Cancer de l’ovaire et dépression : une confusion à éviter
De nombreuses personnes atteintes d’un cancer reçoivent également un diagnostic de dépression. Il est estimé que 15 à 25 % des patients atteints de cancer souffrent de troubles dépressifs. Pourtant, une nouvelle étude remet en question la fiabilité de certains diagnostics de dépression chez ces patients.
Plus précisément, dans le cas du cancer de l’ovaire, une recherche récente publiée dans la revue Cancer souligne que certains symptômes physiques liés à la maladie peuvent être confondus avec ceux de la dépression. Cela pourrait conduire à un surdiagnostic de dépression chez ces patientes. L’enjeu est donc de mieux distinguer la souffrance psychique réelle de la simple manifestation des symptômes liés au cancer.
Les symptômes du cancer de l’ovaire et leur impact sur le diagnostic de dépression
Les symptômes caractéristiques du cancer de l’ovaire incluent le ballonnement, les douleurs abdominales ou pelviennes, la fatigue, les troubles digestifs, la perte d’appétit ou encore les lombalgies. Ces signes se recoupent en partie avec ceux utilisés pour diagnostiquer la dépression, notamment les symptômes dits « somatiques ».
Des études montrent que plus d’un quart des patientes atteintes d’un cancer de l’ovaire présentent également des symptômes dépressifs. Cependant, il est difficile d’établir un diagnostic précis, car certains signes physiques peuvent aussi être une manifestation de la dépression ou du cancer lui-même.
Ce que révèle une étude comparative
Pour mieux comprendre cette problématique, une étude récente a comparé des patientes au moment du diagnostic, puis un an après, à un groupe sans cancer. Les chercheurs ont séparé les symptômes physiques des symptômes émotionnels et cognitifs.

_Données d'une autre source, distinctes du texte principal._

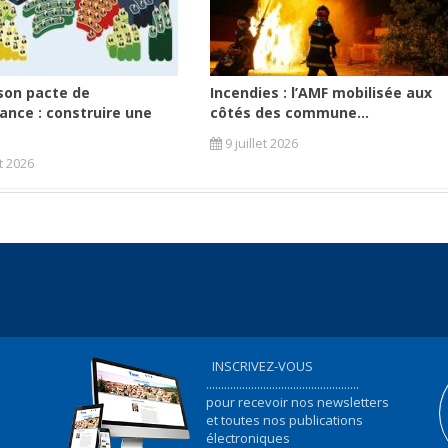
son pacte de
Incendies : l’AMF mobilisée aux
ance : construire une
côtés des commune...
9 juillet 2026
et 2026
INSCRIVEZ-VOUS
...................................................
pour recevoir nos newsletters
et toutes nos publications
électroniques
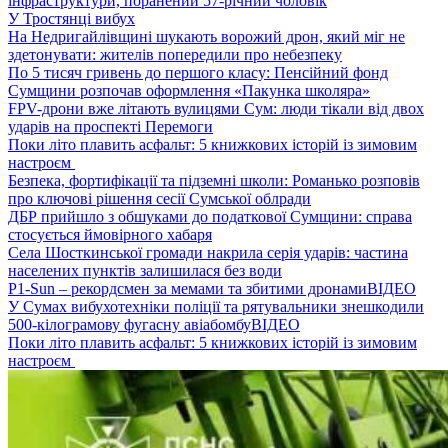
інфраструктури, поранений 57-річний чоловік
У Тростянці вибух
На Недригайлівщині шукають ворожий дрон, який міг не
здетонувати: жителів попередили про небезпеку
По 5 тисяч гривень до першого класу: Пенсійний фонд
Сумщини розпочав оформлення «Пакунка школяра»
FPV-дрони вже літають вулицями Сум: люди тікали від двох
ударів на проспекті Перемоги
Поки літо плавить асфальт: 5 книжкових історій із зимовим
настроєм
Безпека, фортифікації та підземні школи: Романько розповів
про ключові рішення сесії Сумської облради
ДБР прийшло з обшуками до податкової Сумщини: справа
стосується ймовірного хабаря
Села Шосткинської громади накрила серія ударів: частина
населених пунктів залишилася без води
P1-Sun – рекордсмен за мемами та збитими дронами
ВІДЕО
У Сумах вибухотехніки поліції та рятувальники знешкодили
500-кілограмову фугасну авіабомбу
ВІДЕО
Поки літо плавить асфальт: 5 книжкових історій із зимовим
настроєм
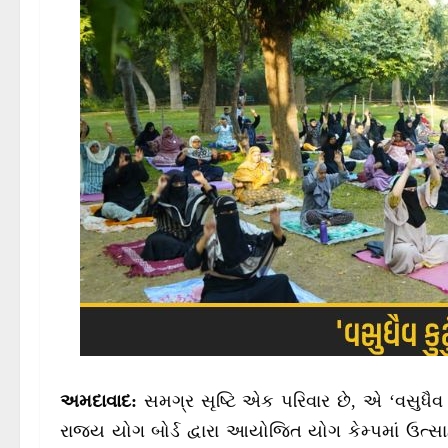
અમદાવાદ:
સમગ્ર સૃષ્ટિ એક પરિવાર છે, એ ‘વસુધૈવ
રાજ્ય યોગ બોર્ડ દ્વારા આયોજિત યોગ કેમ્પમાં ઉત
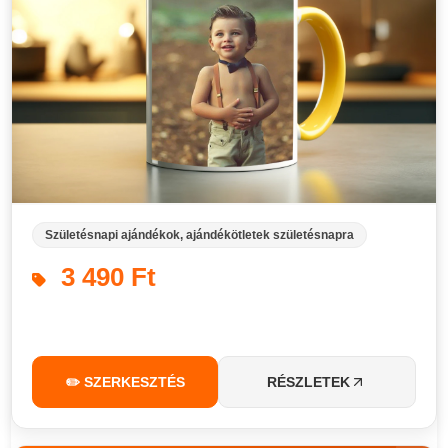
Születésnapi ajándékok, ajándékötletek születésnapra
3 490 Ft
✏️ SZERKESZTÉS
RÉSZLETEK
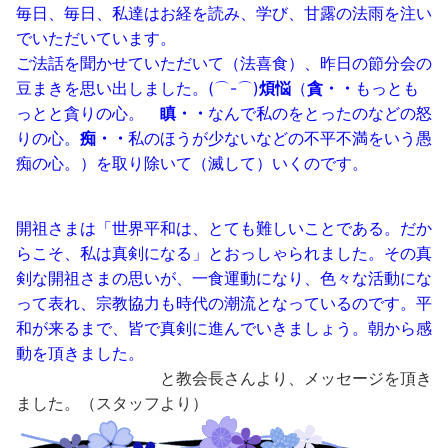
毎日、毎日、私達はお経を読み、学び、甘露の法雨を注い
でいただいています。
ご法話を聞かせていただいて（法喜食）、昨日の節分会の
豆まきを思い出しました。(⌒-⌒)
煩悩
（
貪・・
もっとも
っとと貪りの心。
瞋・・
なんで私のをとったのなどの怒
りの心。
痴・・
私のほうが少ないなどの不平不満をいう愚
痴の心。）を取り除いて（滅して）いくのです。
開祖さまは「世界平和は、とても難しいことである。だか
らこそ、私は真剣になる」とおっしゃられました。その真
剣な開祖さまの思いが、一食運動になり、色々な活動にな
って表れ、宗教協力も時代の潮流となっているのです。平
和が来るまで、皆で真剣に進んでいきましょう。朝から感
動を頂きました。
と教会長さんより、メッセージを頂き
ました。（スタッフより）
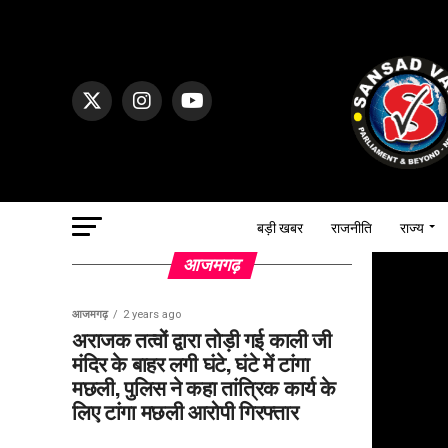
बड़ी खबर
राजनीति
राज्य
आजमगढ़
आजमगढ़
2 years ago
अराजक तत्वों द्वारा तोड़ी गई काली जी
मंदिर के बाहर लगी घंटे, घंटे में टांगा
मछली, पुलिस ने कहा तांत्रिक कार्य के
लिए टांगा मछली आरोपी गिरफ्तार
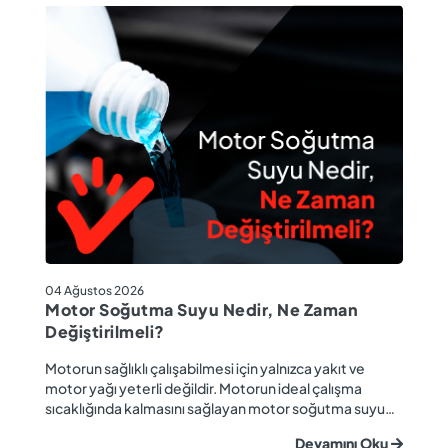
04
04 Ağustos 2026
M
Motor Soğutma Suyu Nedir, Ne Zaman
Ta
Değiştirilmeli?
r
Ev
Motorun sağlıklı çalışabilmesi için yalnızca yakıt ve
ba
motor yağı yeterli değildir. Motorun ideal çalışma
gü
sıcaklığında kalmasını sağlayan motor soğutma suyu
u
ya
da araç performansı ve motor ömrü açısından büyük
Devamını Oku
ki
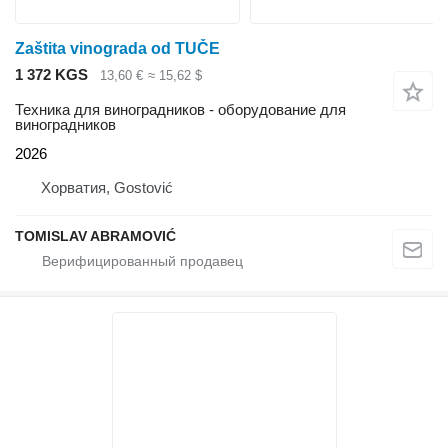
Zaštita vinograda od TUČE
1 372 KGS
13,60 €
≈ 15,62 $
Техника для виноградников - оборудование для
виноградников
2026
Хорватия, Gostović
TOMISLAV ABRAMOVIĆ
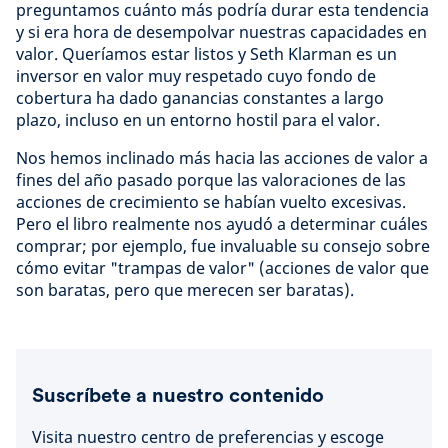
preguntamos cuánto más podría durar esta tendencia
y si era hora de desempolvar nuestras capacidades en
valor. Queríamos estar listos y Seth Klarman es un
inversor en valor muy respetado cuyo fondo de
cobertura ha dado ganancias constantes a largo
plazo, incluso en un entorno hostil para el valor.
Nos hemos inclinado más hacia las acciones de valor a
fines del año pasado porque las valoraciones de las
acciones de crecimiento se habían vuelto excesivas.
Pero el libro realmente nos ayudó a determinar cuáles
comprar; por ejemplo, fue invaluable su consejo sobre
cómo evitar "trampas de valor" (acciones de valor que
son baratas, pero que merecen ser baratas).
Suscríbete a nuestro contenido
Visita nuestro centro de preferencias y escoge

Les résultats montrent qu’au moment du diagnostic, les patientes présentent davantage de symptômes physiques que le groupe témoin, mais leur détresse émotionnelle est moins marquée. Un an plus tard, ces différences s’estompent lorsque la maladie n’est plus la seule cause de ces symptômes physiques. Cela indique que certains signes physiques liés au cancer peuvent être confondus avec ceux de la dépression, compliquant le diagnostic.
Une approche pour un diagnostic plus précis
Les chercheurs soulignent que ces résultats doivent guider l’évaluation des symptômes dépressifs. Il est important de faire la distinction entre ceux qui sont liés aux effets physiques du cancer et ceux qui révèlent une véritable souffrance psychologique.
Les professionnels de la psycho-oncologie encouragent à prendre en compte des signes plus spécifiques de la dépression, tels que la tristesse persistante, la perte d’intérêt ou les idées suicidaires.
Pour éviter à la fois le sous-diagnostic et le surdiagnostic, la solution la plus efficace reste une évaluation collaborative. Sur le terrain, oncologues, psychiatres et psychologues travaillent ensemble avec la patiente pour différencier les symptômes physiques liés à la maladie de ceux qui indiquent une souffrance psychique durable.